January 6, 1956. Rehearing Denied March 5, 1956.
Fred Wright, petitioner, in pro. per.
Richard W. Ervin, Atty. Gen., and Jos. P. Manners, Asst. Atty. Gen., for respondent.
Petitioner in this habeas corpus proceeding alleges that the sentences which he is serving were improperly entered. On October 16, 1930, he was adjudged guilty, in thirteen separate cases, of breaking and entering a building with intent to commit a felony. These cases were numbered 497, 498, 499, 501, 502, 505, 506, 508, 509, 511, 513, 522 and 523. In each case he was sentenced to three years of imprisonment. In the first case, number 497, petitioner was sentenced to be "confined in the said state penitentiary at hard labor for the period of three years, from the date of your incarceration therein." In case number 498 the sentence was stated to be "for the period of three years, from the date of your incarceration therein, and after the expiration of your sentence in number 497 of this term." Each subsequent sentence used the same language as that in case number 498, but referred to the case number preceding. In spite of the use of the language "from the date of your incarceration therein" in case number 498 et seq., we think it was plainly the intention of the court that the sentences should run consecutively, each sentence commencing with the expiration of the sentence in the previous case. Petitioner, however, contends that the sentences were so vague and indefinite as to commencement date that only the first three-year sentence was lawful.
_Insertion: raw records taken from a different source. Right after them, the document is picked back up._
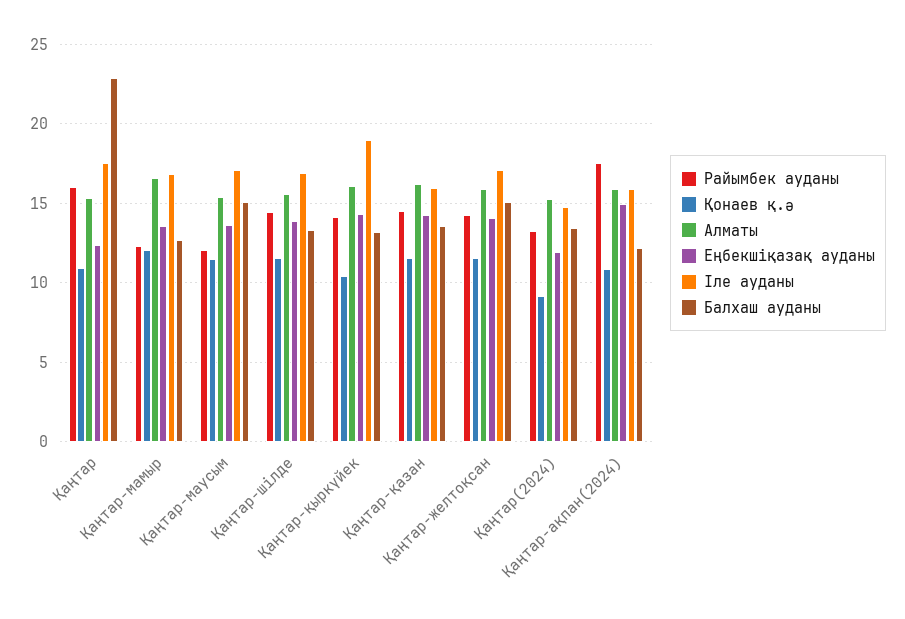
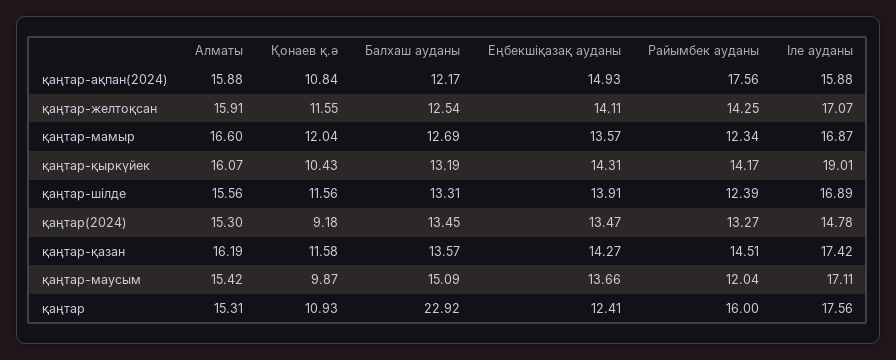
  {
    "Райымбек ауданы": {
      "Қаңтар": 16,
      "Қаңтар-мамыр": 12.34,
      "Қаңтар-маусым": 12.04,
-     "Қаңтар-шілде": 14.5,
+     "Қаңтар-шілде": 12.39,
      "Қаңтар-қыркүйек": 14.17,
      "Қаңтар-қазан": 14.51,
      "Қаңтар-желтоқсан": 14.25,
      "Қаңтар(2024)": 13.27,
      "Қаңтар-ақпан(2024)": 17.56
    },
    "Қонаев қ.ә": {
      "Қаңтар": 10.93,
      "Қаңтар-мамыр": 12.04,
-     "Қаңтар-маусым": 11.5,
+     "Қаңтар-маусым": 9.87,
      "Қаңтар-шілде": 11.56,
      "Қаңтар-қыркүйек": 10.43,
      "Қаңтар-қазан": 11.58,
      "Қаңтар-желтоқсан": 11.55,
      "Қаңтар(2024)": 9.18,
      "Қаңтар-ақпан(2024)": 10.84
    },
    "Алматы": {
      "Қаңтар": 15.31,
      "Қаңтар-мамыр": 16.6,
      "Қаңтар-маусым": 15.42,
      "Қаңтар-шілде": 15.56,
      "Қаңтар-қыркүйек": 16.07,
      "Қаңтар-қазан": 16.19,
      "Қаңтар-желтоқсан": 15.91,
      "Қаңтар(2024)": 15.3,
      "Қаңтар-ақпан(2024)": 15.88
    },
    "Еңбекшіқазақ ауданы": {
      "Қаңтар": 12.41,
      "Қаңтар-мамыр": 13.57,
      "Қаңтар-маусым": 13.66,
      "Қаңтар-шілде": 13.91,
      "Қаңтар-қыркүйек": 14.31,
      "Қаңтар-қазан": 14.27,
      "Қаңтар-желтоқсан": 14.11,
-     "Қаңтар(2024)": 12,
+     "Қаңтар(2024)": 13.47,
      "Қаңтар-ақпан(2024)": 14.93
    },
    "Іле ауданы": {
      "Қаңтар": 17.56,
      "Қаңтар-мамыр": 16.87,
      "Қаңтар-маусым": 17.11,
      "Қаңтар-шілде": 16.89,
      "Қаңтар-қыркүйек": 19.01,
-     "Қаңтар-қазан": 16,
+     "Қаңтар-қазан": 17.42,
      "Қаңтар-желтоқсан": 17.07,
      "Қаңтар(2024)": 14.78,
      "Қаңтар-ақпан(2024)": 15.88
    },
    "Балхаш ауданы": {
      "Қаңтар": 22.92,
      "Қаңтар-мамыр": 12.69,
      "Қаңтар-маусым": 15.09,
      "Қаңтар-шілде": 13.31,
      "Қаңтар-қыркүйек": 13.19,
      "Қаңтар-қазан": 13.57,
-     "Қаңтар-желтоқсан": 15,
+     "Қаңтар-желтоқсан": 12.54,
      "Қаңтар(2024)": 13.45,
      "Қаңтар-ақпан(2024)": 12.17
    }
  }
He has twice escaped from the penitentiary but has served seven and one half years under these sentences. If his contention is correct, therefore, he is unlawfully held.
Petitioner relies on Gillman v. Chapman, 150 Fla. 724, 8 So.2d 653; Lake v. McClelland, 101 Fla. 536, 134 So. 522, and Wallace v. State, 41 Fla. 547, 26 So. 713. The Lake and Wallace cases were decided upon clearly distinguishable facts and do not merit discussion upon this petition. The Gillman case, however, appears at first quite similar to the instant case. In that case two informations had been brought against the petitioner in cases numbered 1434 and 1437. Each information consisted of two counts, and Gillman, the petitioner, was adjudged guilty on both counts of each information. In case number 1434, Gillman was sentenced to nine years on the first count and four years on the second. There was no indication as to whether these sentences were to run consecutively or concurrently, and the sentences were entered before the passage of F.S. § 921.16, F.S.A., which was intended to clarify such a situation. In case number 1437 Gillman was sentenced on the first count to "Eight Years, and after the expiration of your sentence in the second count of the Information in this case #1434, this term * * *." On the second count he was sentenced to "Three Years on the second count of this Information, and after the expiration of your sentence in the first count hereof." Since it was impossible to determine whether or not the sentences imposed in case number 1434 were intended to run concurrently or consecutively, we held that the sentences in case number 1437 were void for vagueness, inasmuch as the sentences in the latter case were dependent for their starting date upon the expiration of the uncertain sentences in the former case.
In the case at bar we do not have the same situation. Case number 497 herein resulted in a single sentence of three years. The three-year sentence in case number 498 was intended to commence at the expiration of the single sentence given in case number 497. The sentence in each subsequent case was intended to start when the sentence in its predecessor case had expired. We therefore cannot say as we did in the Gillman case [ 150 Fla. 724, 8 So.2d 654] that the sentences, or any of them, are "so vague and uncertain as to be of no force and effect * * *."
It follows that the writ of habeas corpus heretofore issued in this case must be, and the same is hereby, quashed, and the petitioner remanded to the custody of respondent.
DREW, C.J., and TERRELL and THORNAL, JJ., concur.